A similar approach is in the works in Washington. Kelly Susewind, director of Washington Department of Ecology’s water-quality program, charged with drafting the regulations, said he wants to take the five-year time limits off compliance schedules and variances, to give regulators and dischargers a way to work out realistic solutions under new, more exacting standards.
Dennis McLerran, regional administrator for the Region 10 office of the U.S. Environmental Protection Agency, whose approval is required for Ecology’s regulations, said he backs flexible implementation.
“We are interested in working with the state on a package of implementation tools that includes compliance schedules, variances, intake water credits, even how you look at some chemicals. But we want to make progress. Otherwise, why do it?”
One place he is not inclined to budge, though, McLerran said, is cancer risk, because implementing a higher risk would allow bigger inputs of some pollutants to local waters. That could put people who eat a lot of fish at higher risk — and compromise treaty-protected fishing rights.
“Some of our high fish consumers when they signed on to transfer (their) lands, signed on to continue to harvest and eat fish, and when and if they can’t, then the treaty right is a bit vacuous,” McLerran said.
“From my perspective we want a standard that is protective, and protective of all people.”
A daily consumption standard of a little over 6 ounces of fish as set forth by Oregon — the highest standard in the country — is less than a typical half-pound filet an adult would have for dinner. And it’s a snack, compared with the estimated 2.2 pounds a day that the ancestors of Washington tribes were counting on when they signed the treaties with the U.S. government ceding tribal lands for non-Indian settlement.
People shouldn’t be afraid to eat fish now, Susewind said. The increased risk of cancer from eating fish today is almost zero — compared with a background risk of cancer from all causes of about 1 in 2 for men, or 1 in 3 for women.
And many common foods, from butter to chicken to tuna, have more PCBs in them than Puget Sound coho, according to an Ecology analysis.
The ubiquity of pollution is one reason Christie True, director of King County Natural Resources and Parks, said she hopes new state regulations don’t just crank down on pollutants at tiny levels in sewage discharges and other so-called point sources, but instead go after bigger sources of trouble in Puget Sound, including stormwater.

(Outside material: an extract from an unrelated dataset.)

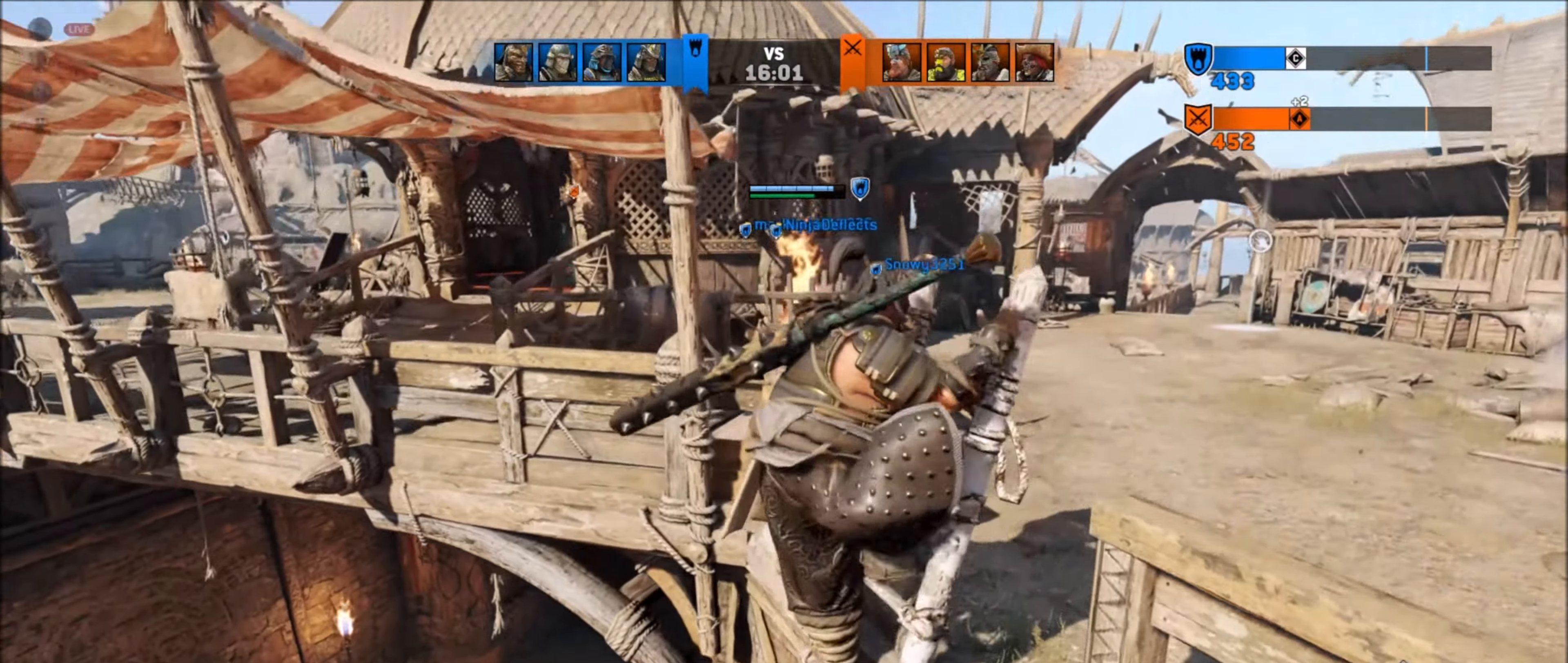
{"buttons": [], "left_stick": "up", "right_stick": "center", "events": [[33, "right_stick", "down-left"], [367, "right_stick", "center"]]}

Just making compliance schedules workable doesn’t address the problem if the regulations misdirect spending and effort, she said.
“We want to make sure whatever investments we are making make a substantial improvement in water quality,” True said. “If we just focus on the point-source discharge, we are missing huge opportunities. All of these things, arsenic, PCBs, dioxins, those are coming through our watershed through street runoff and rain runoff, these are getting washed into our water without any kind of control.”
Dianne Barton, water-quality coordinator for the Columbia River Inter-Tribal Fish Commission, which pushed Oregon to get started on updating its standards, and is deeply involved with other Washington tribes in setting new standards in Washington, said tribes want progress, but not at any price.
In many rural and suburban areas of the Northwest, tribes are among the largest employers, running all kinds of industries themselves, and they want cost-effective solutions that make a true difference too, Barton said.
“The tribes have always believed that this is not something we are going to achieve overnight,” Barton said. “We can get creative.
“Whether as we move forward that includes variances or resources we haven’t developed yet, we are committed to being actively engaged so we can move the (Columbia) Basin forward.”